‘The Strip’ lives up to its neighborhood
Redesigning an old building is hard enough, but what if that building is next to one of the oldest gentlemen’s clubs in Phoenix?
That is the predicament design partners Bill Tonnesen and Gabriel Saia encountered in December when they bought a property on 12th Street and Highland Avenue near Hi Liter Phoenix Gentleman’s Club. Instead of turning their backs on their neighbor, the partners decided to incorporate the strip club in the concept for a two-story office and restaurant hub. One way was naming the renovated building The Strip, complete with a giant white sculpture of a voluptuous woman on display. Built around 1958 by architect Bennie Gonzales, The Strip is located in uptown Phoenix. Drawing attention from people on the street won’t be a problem, but as one might imagine, it’s not easy to attract potential tenants when your neighbor is a gentlemen’s club. And for Tonnesen, it’s especially hard to draw attention from prospective restaurants.

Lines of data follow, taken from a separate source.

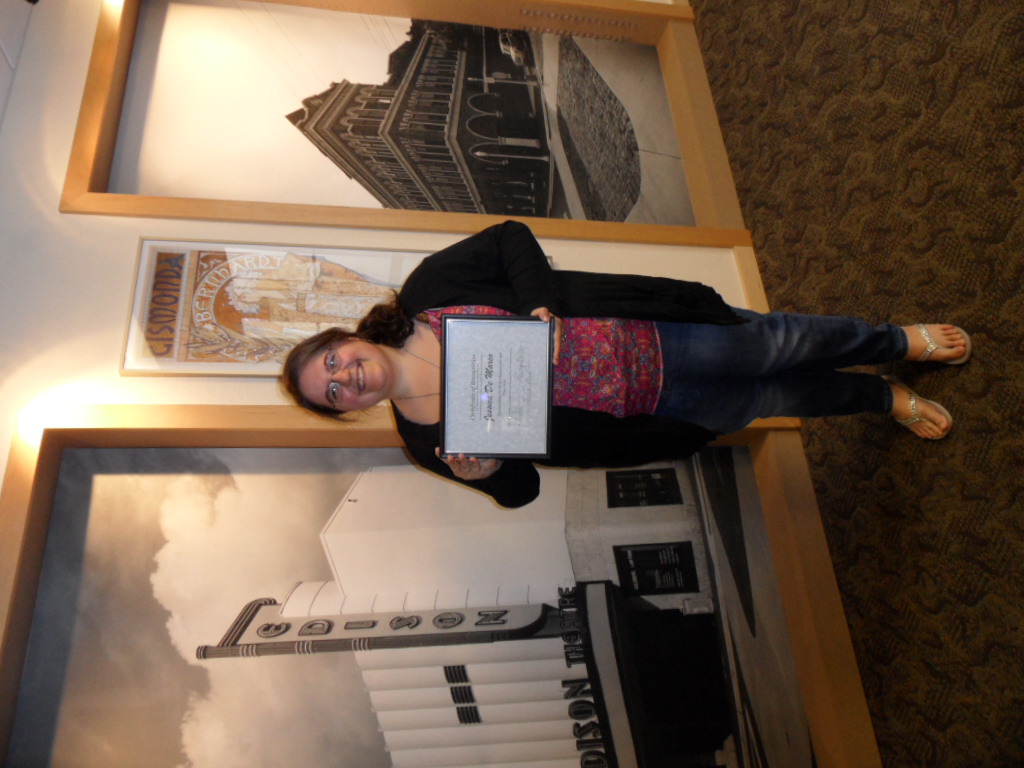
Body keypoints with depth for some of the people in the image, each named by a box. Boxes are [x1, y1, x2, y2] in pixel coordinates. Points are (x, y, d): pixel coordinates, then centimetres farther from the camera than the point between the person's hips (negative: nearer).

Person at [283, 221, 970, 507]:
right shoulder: (426, 439, -5)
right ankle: (884, 398, 37)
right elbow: (521, 487, -2)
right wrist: (484, 471, -24)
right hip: (643, 409, 0)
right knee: (775, 400, 6)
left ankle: (900, 341, 31)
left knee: (776, 344, -1)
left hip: (642, 340, 0)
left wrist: (539, 306, -20)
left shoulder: (425, 293, -9)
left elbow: (510, 236, -5)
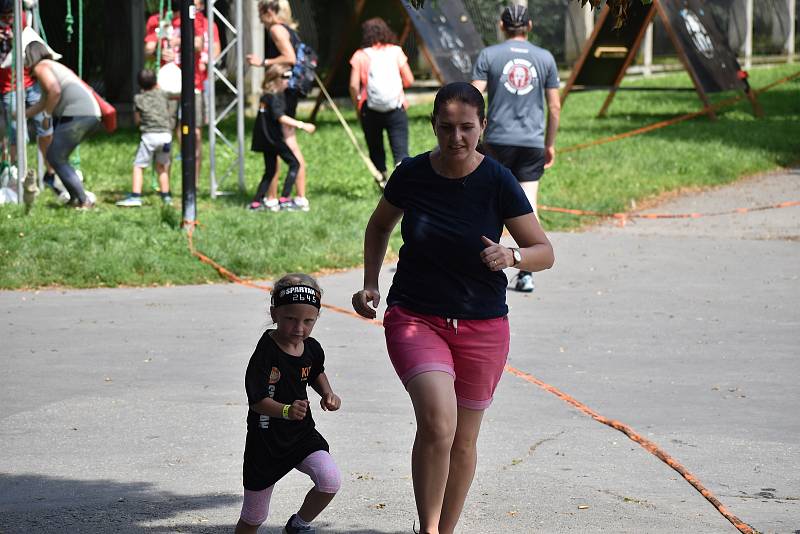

“It’s a delicate situation, because I have already had people say that they don’t think certain kinds of restaurants are going to want to relocate here because of the club,” Tonnesen says. “The name is more of a help than a hindrance. I think it’s going to help bring my project to the public’s attention so they’re going to go with it.”
Tonnesen also hopes to showcase art on the first floor, and for art gallery owner and Phoenix-based journalist Robert Pela, it might just be the perfect fit.
“What Tonnesen is doing that’s exclusive and different is he’s merging public art with commercial real estate,” says Pela. “Tonnesen’s work is singular and strong. What you get with Tonnesen’s projects, both commercial and residential, is a quirkiness that sets them apart. That’s rare — in fact, it’s completely unheard of — in Phoenix.”
In Phoenix, there are a lot of the typical white-walled corporate buildings, but that isn’t what prospective tenant Moaz Khan, of design firm MoD a+p, is looking for.
“What Bill is creating at The Strip, in our view, is the complete opposite (of corporate) and that is the reason why we love it,” says Khan. “As a design firm focused on renovation of mid-century buildings and urban infill projects, The Strip encompasses our design philosophy and beliefs.”
Tonnesen hopes to see the renovations finished in July.